Yüzünü hızla bana dönerken gözlerinden akan yaşın beraberinde, hayal kırıklığıyla baktı gözlerime. "Ama sen hep böyle yapıyorsun..."
"Bir şey yapmıyorum."
"Yapıyorsun Umay!" dedi bağırarak. Delirmiş gibiydi. "Ne zaman sana gerçekleri haykırsam, kaçmak için yol arıyorsun."
"Hata yapmanı istemiyorum."
"Hayatım boyunca hata yapmadım, yapmam."
"O zaman benden uzak dur Levent," dedim, kısık bir sesle. "Çünkü en büyük hatan olurum."
"Beni artık sevmiyor musun?"
"Seviyorum..." dedim acı tebessümümün eşliğinde, o da gülümsemişti. "Kutay'ı da seviyorum, Anıl'ı da. Hatta Ziya'yı da çok seviyordum."
Tebessümü solarken başını onaylar anlamda sallayıp eli ile odanın kapısını gösterdi.
"Git Umay!" dedi. "Kutay'a git. Anıl'a git."
Bende onun gibi yapıp bir şey söylemek yerine başımı onaylar anlamda sallayıp odadan çıktım.
Bir kaldırımın köşesinde buldum hayalimi.
Gözlerimi kapattım, bıraktım avucuna kalbimi.
Dedi ki, sonuna kadar tutacak mısın elimi?

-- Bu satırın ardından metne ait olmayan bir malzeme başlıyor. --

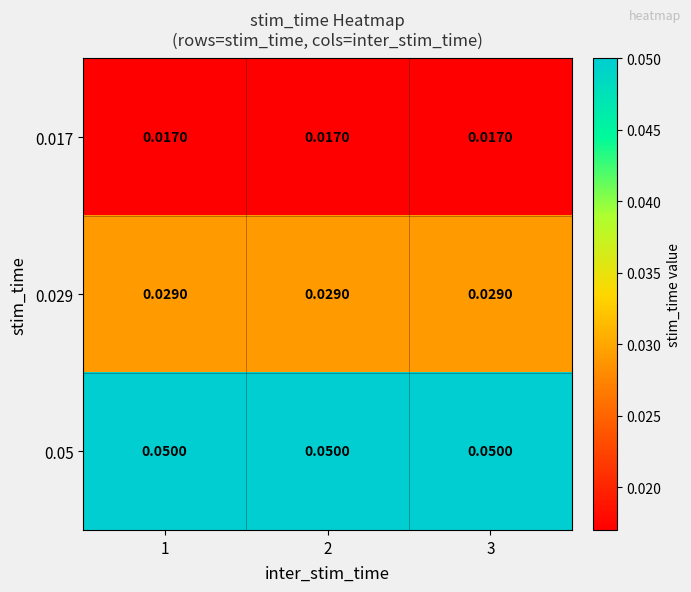

At how many categories does at least one series exceed 0?

3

İçimden cevapladım, birlikte tırmanacağız tüm merdivenleri.
Mumlar üfledim, dilekler diledim.
Kayan her yıldızda adını sayıkladı dilim.
Ve o bana doğru tek bir adım geldiğinde
Ben hiç gitmesin diye bütün yolları denedim.
🏀
"Doruk?" dedim heyecanla. Bakışları yüzümde oyalanmaya devam ettikçe duramadım yerimde. Bir şey söyleyecekti. Bir şey söylemek için buradaydı. "Kaptın mı formayı?"
"Feza," dedi ve seri adımlarla ona doğru ilerlediğim sırada o da birkaç adım yaklaştı bana. Sadece ismimi söylemişti ama heyecanını yansıtması için bu yeterliydi. Devam etmesini beklerken kalbim yerinden çıkacak gibiydi. "Kaptık formayı."